╭──
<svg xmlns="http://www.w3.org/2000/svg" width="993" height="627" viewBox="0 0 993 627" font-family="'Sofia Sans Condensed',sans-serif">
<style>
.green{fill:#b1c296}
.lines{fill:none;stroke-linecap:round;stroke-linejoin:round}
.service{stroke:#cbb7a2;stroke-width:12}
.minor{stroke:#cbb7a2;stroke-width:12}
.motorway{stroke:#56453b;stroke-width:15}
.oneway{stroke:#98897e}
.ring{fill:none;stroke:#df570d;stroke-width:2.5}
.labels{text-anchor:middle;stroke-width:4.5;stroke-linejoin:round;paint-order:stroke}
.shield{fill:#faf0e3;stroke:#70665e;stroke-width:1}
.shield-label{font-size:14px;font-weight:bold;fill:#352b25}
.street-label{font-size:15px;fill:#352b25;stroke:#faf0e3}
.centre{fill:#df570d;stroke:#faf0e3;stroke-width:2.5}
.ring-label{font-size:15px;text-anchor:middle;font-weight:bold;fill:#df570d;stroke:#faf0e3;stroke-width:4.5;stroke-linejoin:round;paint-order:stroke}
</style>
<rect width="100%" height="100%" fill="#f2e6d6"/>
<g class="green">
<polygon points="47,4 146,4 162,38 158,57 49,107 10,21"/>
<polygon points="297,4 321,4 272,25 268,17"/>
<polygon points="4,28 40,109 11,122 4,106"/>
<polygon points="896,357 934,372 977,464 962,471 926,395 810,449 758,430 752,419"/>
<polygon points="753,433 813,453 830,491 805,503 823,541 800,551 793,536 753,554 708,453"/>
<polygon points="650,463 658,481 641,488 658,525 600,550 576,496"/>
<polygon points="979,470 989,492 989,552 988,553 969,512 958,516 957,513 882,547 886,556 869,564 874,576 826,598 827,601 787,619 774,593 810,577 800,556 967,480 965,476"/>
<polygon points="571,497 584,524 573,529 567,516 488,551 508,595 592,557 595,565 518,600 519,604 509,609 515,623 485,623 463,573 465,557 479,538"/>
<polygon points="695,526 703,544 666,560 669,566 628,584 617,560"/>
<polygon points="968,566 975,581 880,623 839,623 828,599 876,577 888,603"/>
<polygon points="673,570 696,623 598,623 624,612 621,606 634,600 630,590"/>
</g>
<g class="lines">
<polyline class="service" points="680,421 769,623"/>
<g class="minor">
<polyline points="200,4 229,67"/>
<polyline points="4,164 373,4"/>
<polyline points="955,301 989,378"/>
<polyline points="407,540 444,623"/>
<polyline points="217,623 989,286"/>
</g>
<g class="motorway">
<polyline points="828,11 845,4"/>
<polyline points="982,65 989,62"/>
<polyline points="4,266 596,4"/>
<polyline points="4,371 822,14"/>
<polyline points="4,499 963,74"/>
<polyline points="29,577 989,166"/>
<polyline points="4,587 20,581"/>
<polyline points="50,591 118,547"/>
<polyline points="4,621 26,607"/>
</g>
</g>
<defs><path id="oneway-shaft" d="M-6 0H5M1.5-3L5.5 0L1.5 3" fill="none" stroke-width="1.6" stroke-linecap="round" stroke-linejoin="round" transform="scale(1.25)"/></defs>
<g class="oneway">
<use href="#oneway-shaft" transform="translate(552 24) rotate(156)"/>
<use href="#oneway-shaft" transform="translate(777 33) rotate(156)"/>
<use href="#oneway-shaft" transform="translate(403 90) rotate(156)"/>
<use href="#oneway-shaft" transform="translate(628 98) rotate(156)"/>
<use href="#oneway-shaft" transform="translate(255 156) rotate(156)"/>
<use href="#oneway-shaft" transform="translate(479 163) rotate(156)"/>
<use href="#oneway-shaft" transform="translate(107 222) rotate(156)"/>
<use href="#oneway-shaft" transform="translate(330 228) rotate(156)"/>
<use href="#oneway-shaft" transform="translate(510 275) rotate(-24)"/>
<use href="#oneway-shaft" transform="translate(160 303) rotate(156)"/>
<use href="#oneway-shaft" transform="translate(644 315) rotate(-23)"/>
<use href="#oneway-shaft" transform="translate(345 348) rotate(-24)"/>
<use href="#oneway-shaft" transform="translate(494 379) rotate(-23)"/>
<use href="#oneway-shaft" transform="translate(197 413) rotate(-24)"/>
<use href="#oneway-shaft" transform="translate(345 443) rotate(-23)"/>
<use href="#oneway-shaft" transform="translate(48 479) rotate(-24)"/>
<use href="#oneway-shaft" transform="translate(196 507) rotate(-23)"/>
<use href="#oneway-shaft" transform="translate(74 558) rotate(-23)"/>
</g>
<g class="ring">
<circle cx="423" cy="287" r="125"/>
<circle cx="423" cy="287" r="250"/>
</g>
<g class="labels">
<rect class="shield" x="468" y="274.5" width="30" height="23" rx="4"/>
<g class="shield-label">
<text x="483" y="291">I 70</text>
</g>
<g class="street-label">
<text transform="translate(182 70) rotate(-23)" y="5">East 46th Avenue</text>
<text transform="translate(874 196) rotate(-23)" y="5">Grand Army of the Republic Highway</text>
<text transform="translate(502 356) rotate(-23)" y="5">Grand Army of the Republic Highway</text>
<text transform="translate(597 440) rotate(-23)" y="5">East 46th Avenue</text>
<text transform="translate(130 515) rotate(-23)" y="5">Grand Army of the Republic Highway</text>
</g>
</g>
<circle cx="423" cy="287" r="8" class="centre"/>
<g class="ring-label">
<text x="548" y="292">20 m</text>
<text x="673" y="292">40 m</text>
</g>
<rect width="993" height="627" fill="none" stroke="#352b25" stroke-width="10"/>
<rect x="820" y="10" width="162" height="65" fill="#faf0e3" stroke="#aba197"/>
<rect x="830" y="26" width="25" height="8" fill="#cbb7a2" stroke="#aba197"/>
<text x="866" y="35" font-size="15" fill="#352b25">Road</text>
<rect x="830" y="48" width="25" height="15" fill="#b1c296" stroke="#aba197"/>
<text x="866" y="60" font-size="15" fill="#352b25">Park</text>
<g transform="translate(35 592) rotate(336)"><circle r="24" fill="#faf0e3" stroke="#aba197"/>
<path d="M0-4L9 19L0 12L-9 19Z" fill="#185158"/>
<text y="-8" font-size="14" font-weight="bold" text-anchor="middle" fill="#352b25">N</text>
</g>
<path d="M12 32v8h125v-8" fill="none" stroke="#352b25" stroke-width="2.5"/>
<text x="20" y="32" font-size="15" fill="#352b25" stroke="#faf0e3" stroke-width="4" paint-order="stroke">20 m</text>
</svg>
╰──
╭──
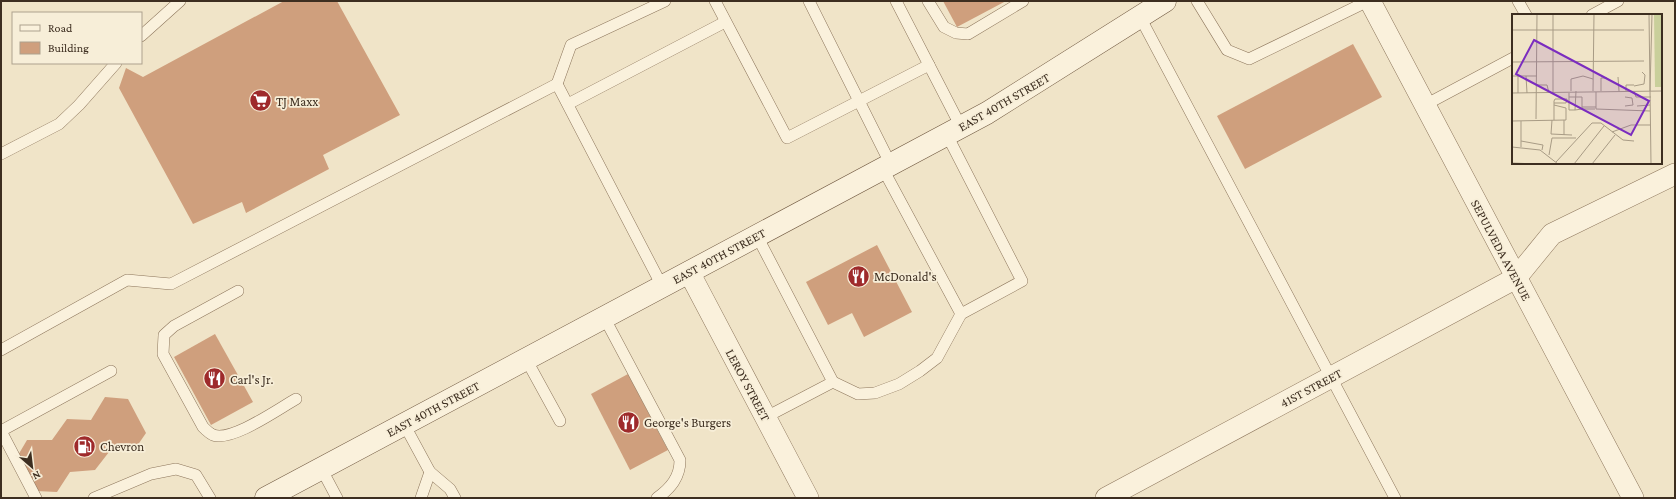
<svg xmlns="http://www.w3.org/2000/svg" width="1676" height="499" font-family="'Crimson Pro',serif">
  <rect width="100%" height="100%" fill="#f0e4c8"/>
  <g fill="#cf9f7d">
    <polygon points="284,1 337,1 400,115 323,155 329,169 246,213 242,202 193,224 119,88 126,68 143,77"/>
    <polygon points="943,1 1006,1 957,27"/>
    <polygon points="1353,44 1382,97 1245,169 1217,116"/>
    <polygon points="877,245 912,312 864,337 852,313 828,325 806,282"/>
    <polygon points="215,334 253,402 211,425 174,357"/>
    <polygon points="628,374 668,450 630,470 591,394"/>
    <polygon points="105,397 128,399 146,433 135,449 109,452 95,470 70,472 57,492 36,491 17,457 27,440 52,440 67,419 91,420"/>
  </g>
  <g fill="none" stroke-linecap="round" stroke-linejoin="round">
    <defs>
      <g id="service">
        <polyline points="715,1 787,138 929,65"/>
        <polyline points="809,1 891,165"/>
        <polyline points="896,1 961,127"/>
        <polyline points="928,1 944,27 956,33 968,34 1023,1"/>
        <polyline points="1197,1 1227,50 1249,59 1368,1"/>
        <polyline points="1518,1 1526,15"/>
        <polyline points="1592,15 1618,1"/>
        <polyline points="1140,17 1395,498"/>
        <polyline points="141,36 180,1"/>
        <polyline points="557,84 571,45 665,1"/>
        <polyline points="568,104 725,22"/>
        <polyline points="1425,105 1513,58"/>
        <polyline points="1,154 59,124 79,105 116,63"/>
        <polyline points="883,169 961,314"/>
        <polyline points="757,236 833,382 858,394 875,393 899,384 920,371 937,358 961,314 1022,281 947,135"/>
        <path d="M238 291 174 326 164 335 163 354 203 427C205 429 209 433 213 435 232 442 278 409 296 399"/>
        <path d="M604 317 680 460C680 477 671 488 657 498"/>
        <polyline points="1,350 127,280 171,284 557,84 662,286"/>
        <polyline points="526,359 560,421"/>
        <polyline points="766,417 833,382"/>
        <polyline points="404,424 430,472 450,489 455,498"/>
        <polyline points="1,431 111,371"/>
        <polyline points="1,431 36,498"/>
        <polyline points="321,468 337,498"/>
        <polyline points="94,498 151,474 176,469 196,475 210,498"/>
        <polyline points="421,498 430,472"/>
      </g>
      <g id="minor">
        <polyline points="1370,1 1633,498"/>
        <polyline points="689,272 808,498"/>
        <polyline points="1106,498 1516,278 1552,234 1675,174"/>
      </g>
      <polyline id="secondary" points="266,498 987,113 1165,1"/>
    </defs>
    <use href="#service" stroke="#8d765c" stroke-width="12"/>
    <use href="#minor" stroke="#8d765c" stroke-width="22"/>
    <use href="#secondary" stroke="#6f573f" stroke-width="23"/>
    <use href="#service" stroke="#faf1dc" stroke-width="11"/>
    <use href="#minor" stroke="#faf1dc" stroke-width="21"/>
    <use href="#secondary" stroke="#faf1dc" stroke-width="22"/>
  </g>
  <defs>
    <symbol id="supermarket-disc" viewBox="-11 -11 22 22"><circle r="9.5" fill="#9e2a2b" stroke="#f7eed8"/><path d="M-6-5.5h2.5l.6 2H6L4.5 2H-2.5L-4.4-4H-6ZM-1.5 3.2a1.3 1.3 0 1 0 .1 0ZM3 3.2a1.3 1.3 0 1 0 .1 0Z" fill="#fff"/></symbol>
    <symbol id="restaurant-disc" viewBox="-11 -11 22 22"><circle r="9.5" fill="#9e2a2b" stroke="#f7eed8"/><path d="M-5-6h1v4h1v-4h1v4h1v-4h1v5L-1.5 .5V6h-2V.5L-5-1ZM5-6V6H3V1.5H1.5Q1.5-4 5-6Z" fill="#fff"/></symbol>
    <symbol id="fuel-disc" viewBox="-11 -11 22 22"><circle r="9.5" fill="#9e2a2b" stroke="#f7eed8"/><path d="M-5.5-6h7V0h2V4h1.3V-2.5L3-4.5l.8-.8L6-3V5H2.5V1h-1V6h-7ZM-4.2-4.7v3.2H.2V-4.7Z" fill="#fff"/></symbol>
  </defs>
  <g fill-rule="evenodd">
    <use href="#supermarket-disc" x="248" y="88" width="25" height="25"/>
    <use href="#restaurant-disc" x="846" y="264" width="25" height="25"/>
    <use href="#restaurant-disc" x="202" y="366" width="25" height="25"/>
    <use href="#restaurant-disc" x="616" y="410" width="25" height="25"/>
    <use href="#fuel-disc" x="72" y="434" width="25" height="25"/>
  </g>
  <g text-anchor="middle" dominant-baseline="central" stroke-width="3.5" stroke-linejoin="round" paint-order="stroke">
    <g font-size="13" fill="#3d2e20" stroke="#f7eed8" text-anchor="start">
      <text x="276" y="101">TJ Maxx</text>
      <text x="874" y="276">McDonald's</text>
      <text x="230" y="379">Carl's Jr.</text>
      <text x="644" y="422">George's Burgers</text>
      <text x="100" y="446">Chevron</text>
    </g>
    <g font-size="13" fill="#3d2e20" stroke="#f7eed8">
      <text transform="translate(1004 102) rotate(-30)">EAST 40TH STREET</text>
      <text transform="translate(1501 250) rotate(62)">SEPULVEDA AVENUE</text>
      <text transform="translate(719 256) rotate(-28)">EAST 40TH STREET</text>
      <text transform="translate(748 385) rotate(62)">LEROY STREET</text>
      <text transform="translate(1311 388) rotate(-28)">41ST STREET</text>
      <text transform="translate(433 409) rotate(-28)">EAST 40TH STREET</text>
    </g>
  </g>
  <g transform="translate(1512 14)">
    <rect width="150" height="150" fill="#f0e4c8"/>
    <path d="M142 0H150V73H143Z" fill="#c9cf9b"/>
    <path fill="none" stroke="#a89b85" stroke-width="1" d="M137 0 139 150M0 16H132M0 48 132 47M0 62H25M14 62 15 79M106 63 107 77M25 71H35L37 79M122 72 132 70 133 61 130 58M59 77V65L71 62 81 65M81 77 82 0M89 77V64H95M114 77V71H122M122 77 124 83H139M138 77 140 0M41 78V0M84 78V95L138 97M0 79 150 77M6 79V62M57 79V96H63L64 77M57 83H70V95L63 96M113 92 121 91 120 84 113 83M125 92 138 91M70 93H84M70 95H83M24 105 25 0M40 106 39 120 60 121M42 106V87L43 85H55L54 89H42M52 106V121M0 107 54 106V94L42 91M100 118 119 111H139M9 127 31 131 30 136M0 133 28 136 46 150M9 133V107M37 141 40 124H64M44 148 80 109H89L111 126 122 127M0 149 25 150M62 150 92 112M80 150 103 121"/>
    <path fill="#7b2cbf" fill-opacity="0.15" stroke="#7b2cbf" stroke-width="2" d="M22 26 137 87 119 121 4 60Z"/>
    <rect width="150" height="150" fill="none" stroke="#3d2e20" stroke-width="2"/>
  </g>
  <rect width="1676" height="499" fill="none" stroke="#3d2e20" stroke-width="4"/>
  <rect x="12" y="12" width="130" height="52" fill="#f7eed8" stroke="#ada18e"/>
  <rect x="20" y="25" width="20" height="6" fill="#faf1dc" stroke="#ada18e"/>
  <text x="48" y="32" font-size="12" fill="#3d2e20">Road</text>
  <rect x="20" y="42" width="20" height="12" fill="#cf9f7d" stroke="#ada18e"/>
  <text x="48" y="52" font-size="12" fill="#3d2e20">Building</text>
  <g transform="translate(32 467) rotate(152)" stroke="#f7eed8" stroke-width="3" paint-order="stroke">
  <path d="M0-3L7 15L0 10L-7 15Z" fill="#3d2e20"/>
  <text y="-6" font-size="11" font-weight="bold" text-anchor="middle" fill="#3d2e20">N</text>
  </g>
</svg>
╰──
**WHAT YOU NEED TO DO**
Copy each line holding "lines" from the material above.

**ANSWER SECTION**
.lines{fill:none;stroke-linecap:round;stroke-linejoin:round}
<g class="lines">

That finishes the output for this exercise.